SI: What does the Actifry even look like?

LM: Picture this oversized salad spinner — it's huge. So it's this giant device that costs a couple hundred dollars and all it is is this nonstick pan with a heating element underneath and a paddle that pushes the stuff around this nonstick pan while the heating element heats it. One of the great things about working here is that we have no advertising — it's all subscriber-supported. If I don't like something, I don't have anyone saying, “You can't say that …” I am supposed to tell people it doesn't work.

SI: What's a gadget that definitely falls into the must-have department?

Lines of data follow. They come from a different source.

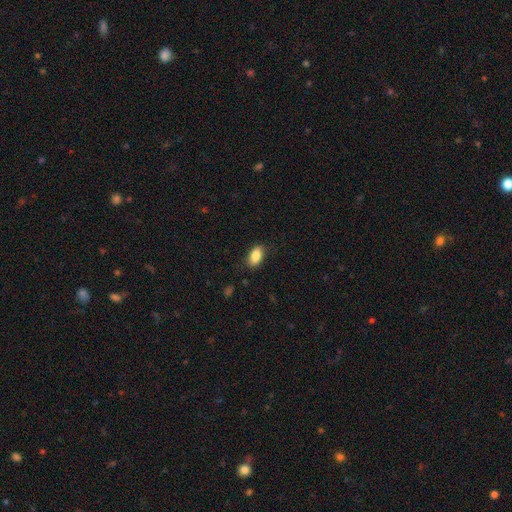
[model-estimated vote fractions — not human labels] Smooth or featured: smooth — 86% (star or artifact — 7%)
How rounded: in between — 91% (round — 5%)
Merging: none — 85% (minor disturbance — 11%)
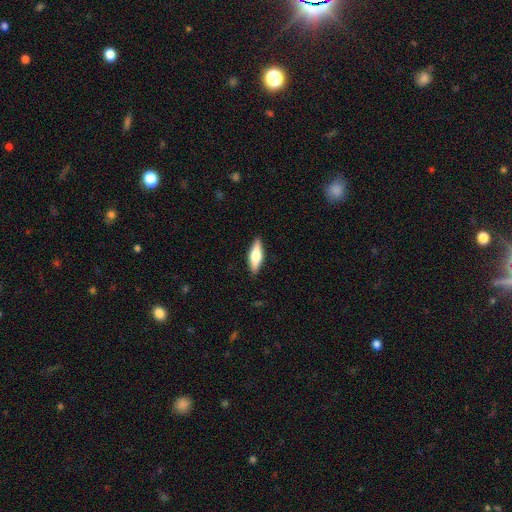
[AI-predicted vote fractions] A smooth galaxy with no disk features (55%) that is cigar-shaped (50%).

Vote fractions:
- Smooth or featured? smooth: 55% / featured or disk: 40% / star or artifact: 6%
- How rounded? cigar-shaped: 50% / in between: 48% / round: 2%
- Merging? none: 89% / minor disturbance: 9% / major disturbance: 2% / merger: 1%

LM: Well it's not really a gadget, but I love love love love my All-Clad 12-inch stainless tri-ply frying pan. And I also really love the 12-inch Lodge cast iron skillet. I think those are great pans and they will last me forever. I'm blanking on gadgets. Wait: I love my OXO tongs. I LOVE them. I always feel cool when I'm using them. They have different lengths. There's a short one, like 9″, that I use indoors. Then I have a 16″ one I use on the grill. They have a really good tip — they can pick up the tiniest thing. But they also lock closed with a catch on the handle. When you put them in the drawer, they're not all splayed out. But you can walk out with a platter of food to the grill with these tongs in your hand and then you just click it on your hip and it opens right up.

SI: It's like you're a grilling gunslinger in the Wild West.

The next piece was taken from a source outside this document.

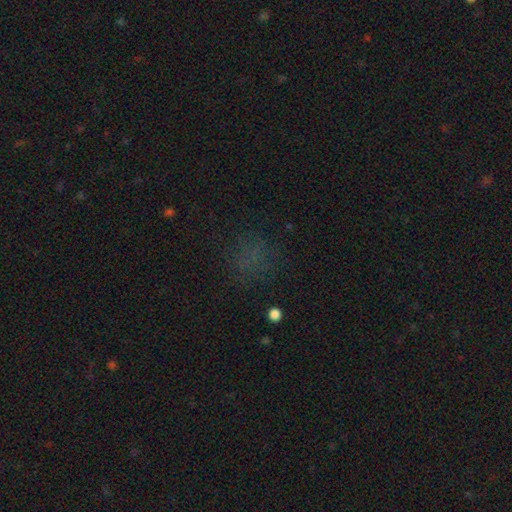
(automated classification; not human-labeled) Overall: smooth (51%; star or artifact 39%). How rounded: round (81%). Merging: none (78%).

LM: Exactly. Most tongs are really uncomfortable if you don't have big, strong hands, or the tips are big and blunt and won't pick up a spear of asparagus on your grill. These tongs are GREAT. I use them all the time. And they have a lifetime guarantee. I actually had one break on me — which is unusual. You send them back and you get a new one. And I didn't do it as me-official-gadget-tester. I did it as me-at-home and they sent me a brand-new one, no questions.

SI: So Joseph Joseph bad. OXO good!

LM: OXO does a lot of work on their products. They change them constantly. They tweak and tweak and tweak until they're just right. A lot of companies seem to make something and send it out and never look back. But these guys constantly work on it. I appreciate that about them. They will actually go buy their peeler or their garlic press and use it the way it was intended. Most companies don't do that. If they did, they'd realize they have issues. Again, they count on people buying it, bringing it home and going, “Eh, I don't like this one. I'll buy another one.” Or not cook and get take out. I want to say, [consolingly] “No. It's not you. It's the [gadget].”

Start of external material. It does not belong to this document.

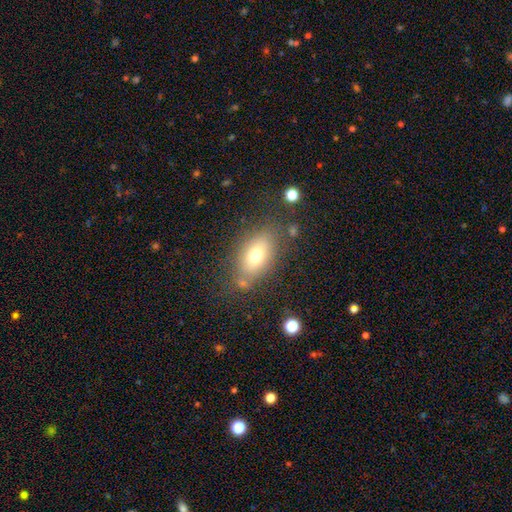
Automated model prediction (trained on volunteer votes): A smooth galaxy with no disk features (69%) that is in between round and cigar-shaped (84%).

Vote fractions:
- Smooth or featured? smooth: 69% / featured or disk: 20% / star or artifact: 10%
- How rounded? in between: 84% / round: 11% / cigar-shaped: 5%
- Merging? none: 71% / minor disturbance: 16% / merger: 6% / major disturbance: 6%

SI: Before we let you go, a lighting round. Tiny pie makers. Pro or con?

LM: We tested them. Everyone was so interested in them for a while. Last Christmastime, everywhere you looked were all these things that closed like a waffle iron and make two or four little pies. Those things are TERRIBLE. We stood on our heads trying to find one that would work because it seemed so adorable to us. They just don't work. There's some basic problems with the design and no one has solved them. They're a mess. They're pointless.

SI: Mini-cupcake makers?

LM: Pffft. DO NOT BUY A CAKE POP MAKER. All those waffle iron things that you close and cook in? They are all going to be yard-sale items for the next five years.